• _List of tasks_
**A)** Answer these questions from the Lake Diefenbaker fly-fishing text:
(i) What do local fly fishers call reaching the coulees by boat?
(ii) What is the smallest boat length described as desirable?
(iii) What line weight is named as ideal in normal conditions?
**B)** Print the passage of the Lake Diefenbaker fly-fishing text between "Techniques for rainbows" and "on blistering runs.", inclusive.
**C)** Carry on the Lake Diefenbaker fly-fishing text from the point where it stops.

• _Selected text_

** start **

By Chris Marshall from conversations with Bob Sheedy
Bob Sheedy Photos

Coulee Hopping

Most of the shoreline of Lake Diefenbaker is private farmland with only limited public access, which means that most of the coulees are hard to reach by land. Permission can be obtained from some landowners, but the simplest means of access is by boat. This is what local fly fishers call 'coulee hopping'.

Exploring a Canola Fringed Coulee

A boat of at least 20' is desirable, as the wind frequently funnels down the lake, raising a vicious chop, which make it dangerous for anything smaller. While it's possible to fish from the boat, it's much more effective to use the boat merely as a means of getting from one coulee to the next and to fish either from shore or a float tube. This is because the rainbows, particularly, are easily spooked in the clear water. Trout are much less sensitive to anglers wading the shoreline or paddling a float tube within casting distance of the weeds and other structures along the shore. However, as places where it is shallow enough to wade are few, a float tube is virtually indispensible.

Techniques for rainbows and goldeye are very similar. The only significant differences are that goldeye are much less easily spooked than trout, and that they travel in much more coherent schools - if you get one goldeye, you're sure get a bunch more in the same place.

Equipment
A 6wt outfit with both sinking and floating weight-forward lines is ideal in normal conditions, but a step up to a 7wt or even 8wt is necessary to punch out the line in windy conditions. Fine tippets are often needed, especially when the rainbows are finicky, but should be heavy enough to hold big, strong fish among weeds and other structure. The reel should have enough capacity to hold plenty of backing, as 20' plus rainbows can take off on blistering runs.

** end **

• _Dataset extract_

** start **

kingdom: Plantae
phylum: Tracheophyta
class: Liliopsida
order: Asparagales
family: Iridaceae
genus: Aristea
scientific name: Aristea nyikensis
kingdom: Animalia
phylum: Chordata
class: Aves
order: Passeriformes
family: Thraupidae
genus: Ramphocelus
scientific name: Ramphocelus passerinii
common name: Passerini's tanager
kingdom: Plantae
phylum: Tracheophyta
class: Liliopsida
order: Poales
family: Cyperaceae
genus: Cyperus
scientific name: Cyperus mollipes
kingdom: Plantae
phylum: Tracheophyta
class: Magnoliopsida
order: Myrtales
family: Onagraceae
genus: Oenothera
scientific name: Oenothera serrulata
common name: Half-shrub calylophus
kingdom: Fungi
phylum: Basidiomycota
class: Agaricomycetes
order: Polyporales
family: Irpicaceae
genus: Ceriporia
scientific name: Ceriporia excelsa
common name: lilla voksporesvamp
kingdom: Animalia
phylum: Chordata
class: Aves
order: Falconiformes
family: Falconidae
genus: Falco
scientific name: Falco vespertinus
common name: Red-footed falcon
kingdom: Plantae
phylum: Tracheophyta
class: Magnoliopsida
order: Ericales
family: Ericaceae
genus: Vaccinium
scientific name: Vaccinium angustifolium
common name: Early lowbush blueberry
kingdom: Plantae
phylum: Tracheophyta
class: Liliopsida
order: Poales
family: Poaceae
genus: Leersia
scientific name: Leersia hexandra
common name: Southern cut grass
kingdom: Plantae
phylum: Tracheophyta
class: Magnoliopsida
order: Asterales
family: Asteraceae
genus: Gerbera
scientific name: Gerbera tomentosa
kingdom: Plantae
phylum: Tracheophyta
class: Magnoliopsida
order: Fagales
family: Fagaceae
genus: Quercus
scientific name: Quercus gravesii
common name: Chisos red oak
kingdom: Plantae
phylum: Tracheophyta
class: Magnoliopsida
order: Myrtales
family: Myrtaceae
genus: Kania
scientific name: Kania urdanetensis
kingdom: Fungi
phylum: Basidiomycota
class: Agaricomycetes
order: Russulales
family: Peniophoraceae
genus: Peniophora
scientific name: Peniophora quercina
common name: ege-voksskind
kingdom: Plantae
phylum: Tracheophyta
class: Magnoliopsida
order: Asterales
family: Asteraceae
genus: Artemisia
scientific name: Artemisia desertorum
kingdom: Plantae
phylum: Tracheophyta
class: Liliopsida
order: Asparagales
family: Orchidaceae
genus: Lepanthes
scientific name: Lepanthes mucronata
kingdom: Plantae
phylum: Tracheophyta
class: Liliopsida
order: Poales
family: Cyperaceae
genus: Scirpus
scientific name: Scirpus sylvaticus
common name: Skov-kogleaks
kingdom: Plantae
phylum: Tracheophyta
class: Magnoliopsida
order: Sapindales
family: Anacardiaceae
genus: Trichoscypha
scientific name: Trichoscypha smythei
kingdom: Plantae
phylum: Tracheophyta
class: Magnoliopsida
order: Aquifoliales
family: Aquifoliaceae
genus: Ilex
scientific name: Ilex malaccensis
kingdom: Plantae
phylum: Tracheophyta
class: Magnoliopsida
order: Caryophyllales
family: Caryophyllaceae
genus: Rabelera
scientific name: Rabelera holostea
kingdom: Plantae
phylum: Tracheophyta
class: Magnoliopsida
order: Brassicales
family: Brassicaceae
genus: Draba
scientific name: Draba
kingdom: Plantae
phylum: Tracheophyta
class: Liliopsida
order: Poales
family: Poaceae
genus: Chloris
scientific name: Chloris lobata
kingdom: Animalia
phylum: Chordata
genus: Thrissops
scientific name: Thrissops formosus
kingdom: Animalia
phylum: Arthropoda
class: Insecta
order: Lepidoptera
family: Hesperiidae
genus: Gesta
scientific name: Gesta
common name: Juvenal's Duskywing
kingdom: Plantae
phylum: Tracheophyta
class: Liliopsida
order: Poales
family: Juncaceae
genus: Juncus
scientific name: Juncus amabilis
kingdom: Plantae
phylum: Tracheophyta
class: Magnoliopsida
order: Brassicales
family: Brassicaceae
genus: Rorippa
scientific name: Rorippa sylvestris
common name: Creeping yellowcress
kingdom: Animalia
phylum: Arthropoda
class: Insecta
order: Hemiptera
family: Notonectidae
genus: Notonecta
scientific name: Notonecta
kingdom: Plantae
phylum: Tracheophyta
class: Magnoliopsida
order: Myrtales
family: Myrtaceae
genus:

** end **

• _Answers to each task_
**A)**
(i) 'Coulee hopping'
(ii) 20 feet
(iii) 6wt

**B)**
Techniques for rainbows and goldeye are very similar. The only significant differences are that goldeye are much less easily spooked than trout, and that they travel in much more coherent schools - if you get one goldeye, you're sure get a bunch more in the same place.

Equipment
A 6wt outfit with both sinking and floating weight-forward lines is ideal in normal conditions, but a step up to a 7wt or even 8wt is necessary to punch out the line in windy conditions. Fine tippets are often needed, especially when the rainbows are finicky, but should be heavy enough to hold big, strong fish among weeds and other structure. The reel should have enough capacity to hold plenty of backing, as 20' plus rainbows can take off on blistering runs.

**C)**
When either species is feeding on baitfish, you'll frequently see the latter scattering or the swirls of the former as they pursue them. The usual technique is to cast beyond the disturbance and strip a minnow or leech imitation just beneath the surface, or twitch a more bulky pattern such as a marabou muddler in a series of skitters and dives on the surface. Leech patterns and woolly buggers are often used when the fish are right in the weeds.

Flies
Neither the rainbows nor goldeye are particularly selective. There's considerable room for experiment here both with pattern and colour.

  • DRIES
    Tom Thumb
    Hair Wing Caddis
    Wulffs

  • NYMPHS & EMERGERS
    Scuds
    Damselflies
    Chironomids

  • STREAMERS, BUCKTAILS & LURES
    Muddler
    Marabou Muddler
    Zonker
    Woolly Bugger
    Leeches
    Minnow patterns, especially emerald shiner.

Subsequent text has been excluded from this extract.